POEM IN WHICH I PLAY THE RUNAWAY
by Rochelle Hurt
Winner of the 2015 Barrow Street Press Book Contest
Entries must be received by June 30
This prestigious press with an interest in avant-garde work awards $1,000 and publication for a full-length poetry manuscript. The title poem from Hurt's prizewinning book dissects the recklessness of a young woman's desire.
SAVING FOR SLEEP
by Hannah Craig
Winner of the 2015 New Measure Poetry Prize
Entries must be received by June 30
Sponsored by Parlor Press and the literary journal Free Verse, this contest gives $1,000 and publication for a full-length poetry collection. Craig's This History That Just Happened was the most recent winner. This dream-like poem blends imagery of an erotic encounter, a storm at sea, and a fisherman hauling in his (perhaps willing) prey.
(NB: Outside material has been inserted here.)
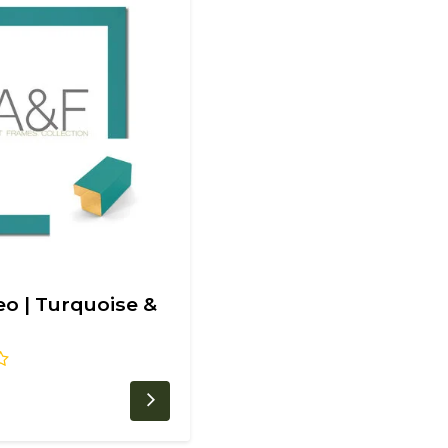
eo | Turquoise &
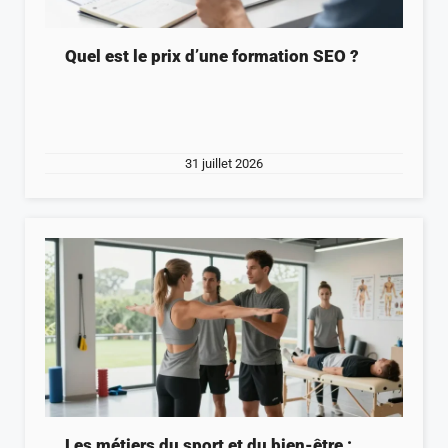
Quel est le prix d’une formation SEO ?
31 juillet 2026
Les métiers du sport et du bien-être :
DESTRUCTION DERBY and ON REFINEMENT
by Zayne Turner
Winner of the 2015 Kore Press First Book Award for Poetry
Entries must be received by July 15
This well-regarded feminist press gives $1,500 and publication for a poetry manuscript by a woman with no prior published full-length collections. Turner's Body Burden was the most recent winner. This pair of poems is a study in contrasts, finding a symphony of sound and light in a demolition derby, and violent chemical processes beneath the surface of a parlor scene—"yellowcake" as both tea-time delicacy and radioactive material.
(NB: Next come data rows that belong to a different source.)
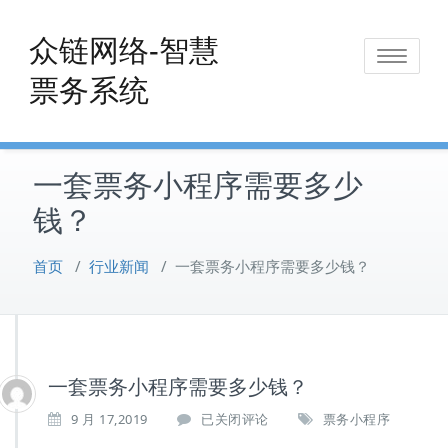
Skip
to
众链网络-智慧
Toggle
content
票务系统
navigat
一套票务小程序需要多少
钱？
首页
/
行业新闻
/
一套票务小程序需要多少钱？
一套票务小程序需要多少钱？
一
9 月 17,2019
已关闭评论
票务小程序
套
[SOMETIMES I DON'T KNOW IF I'M HAVING A FEELING]
by Matthew Siegel
Winner of the 2015 Felix Pollak Prize
Postmark Deadline: September 15 (don't enter before July 15)
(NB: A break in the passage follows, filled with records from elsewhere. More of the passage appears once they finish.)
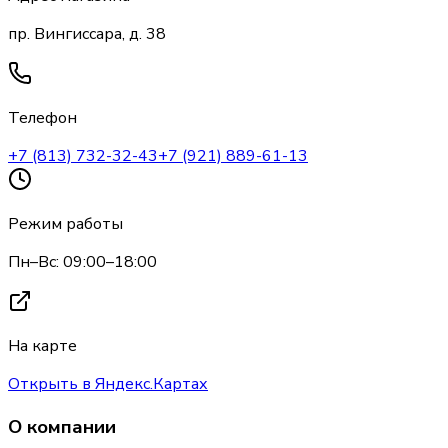
пр. Вингиссара, д. 38
Телефон
+7 (813) 732-32-43
+7 (921) 889-61-13
Режим работы
Пн–Вс: 09:00–18:00
На карте
Открыть в Яндекс.Картах
О компании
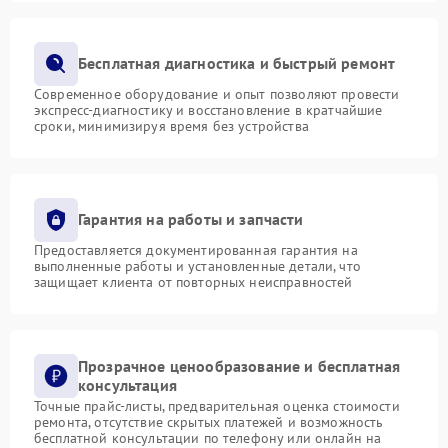
Бесплатная диагностика и быстрый ремонт
Современное оборудование и опыт позволяют провести
экспресс-диагностику и восстановление в кратчайшие
сроки, минимизируя время без устройства
Гарантия на работы и запчасти
Предоставляется документированная гарантия на
выполненные работы и установленные детали, что
защищает клиента от повторных неисправностей
Прозрачное ценообразование и бесплатная
консультация
Точные прайс-листы, предварительная оценка стоимости
ремонта, отсутствие скрытых платежей и возможность
бесплатной консультации по телефону или онлайн на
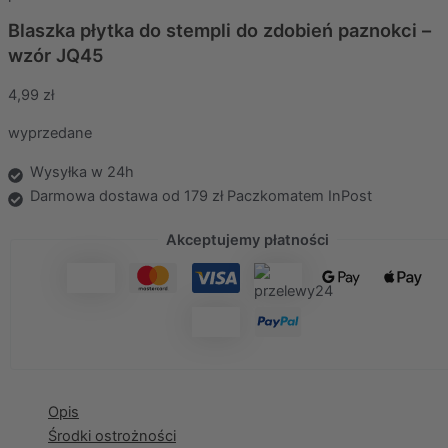
Blaszka płytka do stempli do zdobień paznokci –
wzór JQ45
4,99
zł
wyprzedane
Wysyłka w 24h
Darmowa dostawa od 179 zł Paczkomatem InPost
Akceptujemy płatności
Opis
Środki ostrożności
This long-running contest from the University of Wisconsin Press gives two awards of $1,000 and publication, the Brittingham and Felix Pollak Prizes, for an unpublished full-length poetry manuscript. Siegel's prizewinning collection was Blood Work. This chatty, angsty poem moves from obsessive self-analysis to an intuition of an unnameable presence.
Spring 2016
from BOOK OF HOURS
by Kevin Young
Winner of the 2015 Lenore Marshall Poetry Prize
Postmark Deadline: May 15
The Academy of American Poets awards this prestigious $25,000 prize for the best book of poetry published in the US during the previous calendar year. In this excerpt from the title poem of Young's winning collection, long-drawn-out sentences in short lines convey how the passage of time feels to impatient or grief-heavy human beings, compared with the patient wisdom of mountains and weather.
POLICE REPORT
by Dave Nielsen
Winner of the 2015 Blue Lynx Prize for Poetry
Entries must be received by May 15
Lynx House Press awards $2,000 and publication for a poetry collection by a US author, which includes foreign nationals living and writing in the US and US citizens living abroad. Nielsen's Unfinished Figures won the most recent contest. This timely poem envisions adult authority confounded by a child's sacred, risky innocence.
PLEDGE
by Elizabeth Astrid Powell
Winner of the 2015 Robert Dana–Anhinga Prize for Poetry
Entries must be received by May 20
This long-running contest gives $2,000 and publication by Anhinga Press for a poetry manuscript. Powell's collection Willy Loman's Reckless Daughter won the most recent award. In this poem from her first book, The Republic of Self, she playfully imagines the Pledge of Allegiance as a wedding vow, to depict a child's way of bringing peculiar adult ideas down to a personal level.
KADDISH (FOR LUCIEN STRYK)
by Susan Azar Porterfield
Winner of the 2015 Cider Press Review Editors' Prize Book Award
Postmark Deadline: June 30 (don't enter before April 1)
This award from a well-regarded literary journal gives $1,000 and publication for a poetry manuscript. Porterfield's Dirt, Root, Silk won the most recent contest. A Kaddish is a Jewish prayer of praise for God, traditionally recited to honor the dead. In this poem, the speaker communes with her friend's memory by being fully present to observe a bird on a branch, entering a reality where no one is separate.